(EXTRACT)

Abstract:
A method and a device for regulating the temperature inside a building having walls that include an inner microporous wall separated from a thermally insulating outer wall by a sheet of air, the device having a data processor configured to drive and control the circulation of outside air between the double walls of the building so as to act as a function of climatic conditions to regulate the temperature and the hygrometry inside the building by evaporating and condensing a fraction of the humidity of the microporous inner wall of the double walls of the building.

Description:
FIELD OF THE INVENTION 
     The invention relates to a method and a device for regulating temperature and hygrometry inside a building. 
     BACKGROUND OF THE INVENTION 
     In order to reduce energy consumption for heating and air-conditioning a building, attempts have been made in the past to limit heat losses through the roof, through the walls, and through the floors of the building, in combination with using solar energy heater means, heat pumps, and/or other types of heater or cooler means that are energy-efficient and/or that make use of renewable energy. 
     Proposals have been made in particular for a novel type of building in which the outside walls are double walls (or “cavity” walls), comprising a load-carrying inner wall (or “wythe”) and a thermally insulating outer wall, these walls being separated by an intermediate space in which it is possible to circulate air that is taken from outside the building so that, at certain times of day or night, the inner wall can be heated or cooled as a function of requirements, while also taking account of the orientation and the insolation of the walls in question. 
     SUMMARY OF THE INVENTION 
     A particular object of the present invention is to provide a method and a device for regulating the temperature of a building of this type, serving to further increase energy savings for heating and cooling the building, and also making it possible to control the hygrometry inside the building.

(End EXTRACT)
(DATA LISTING)

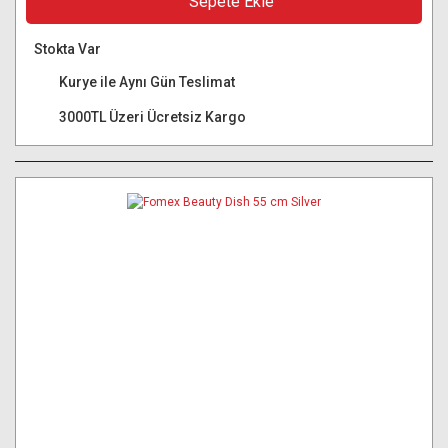
Sepete Ekle
Stokta Var
Kurye ile Aynı Gün Teslimat
3000TL Üzeri Ücretsiz Kargo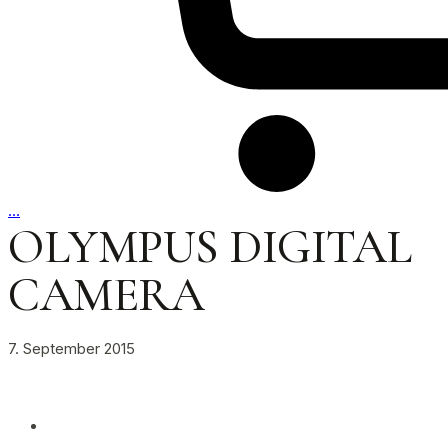
…
OLYMPUS DIGITAL
CAMERA
7. September 2015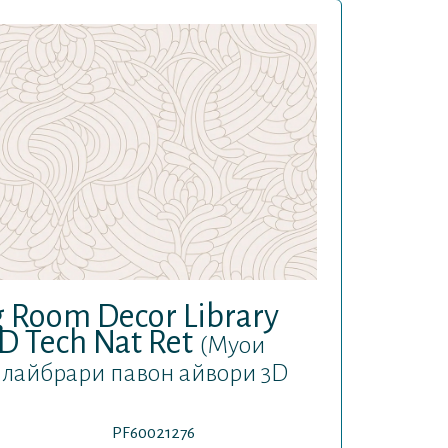
 Room Decor Library
3D Tech Nat Ret
(Муои
р лайбрари павон айвори 3D
PF60021276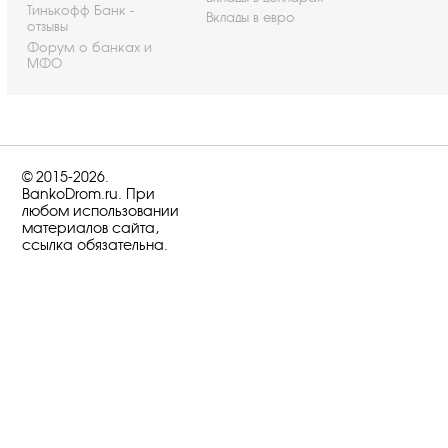
Тинькофф Банк -
Вклады в евро
отзывы
Форум о банках и
МФО
© 2015-2026.
BankoDrom.ru. При
любом использовании
материалов сайта,
ссылка обязательна.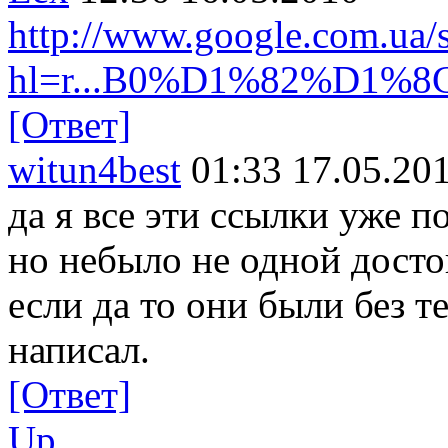
http://www.google.com.ua/
hl=r...B0%D1%82%D1%8
[Ответ]
witun4best
01:33 17.05.20
да я все эти ссылки уже п
но небыло не одной досто
если да то они были без т
написал.
[Ответ]
Up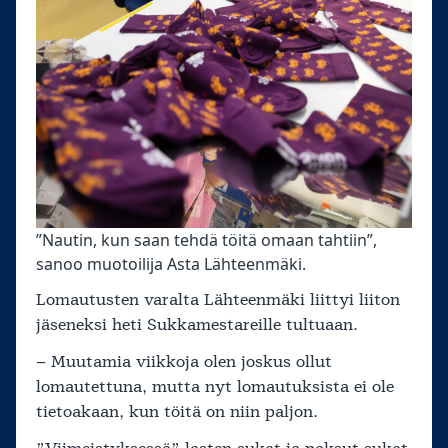
”Nautin, kun saan tehdä töitä omaan tahtiin”,
sanoo muotoilija Asta Lähteenmäki.
Lomautusten varalta Lähteenmäki liittyi liiton
jäseneksi heti Sukkamestareille tultuaan.
– Muutamia viikkoja olen joskus ollut
lomautettuna, mutta nyt lomautuksista ei ole
tietoakaan, kun töitä on niin paljon.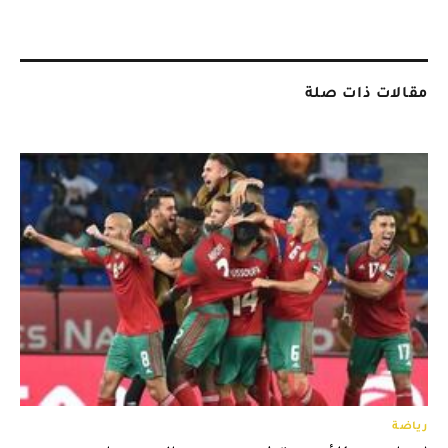
مقالات ذات صلة
رياضة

(End DATA LISTING)

** STUDY QUESTIONS **
a – List the section headings that appear under "Description" in the patent text on building temperature regulation.
b – Reproduce word for word the passage of the patent text on building temperature regulation that runs from "SUMMARY OF THE" up to and including "inside the building.".

** RESPONSE LIST **
a –
FIELD OF THE INVENTION
BACKGROUND OF THE INVENTION
SUMMARY OF THE INVENTION

b –
SUMMARY OF THE INVENTION 
     A particular object of the present invention is to provide a method and a device for regulating the temperature of a building of this type, serving to further increase energy savings for heating and cooling the building, and also making it possible to control the hygrometry inside the building.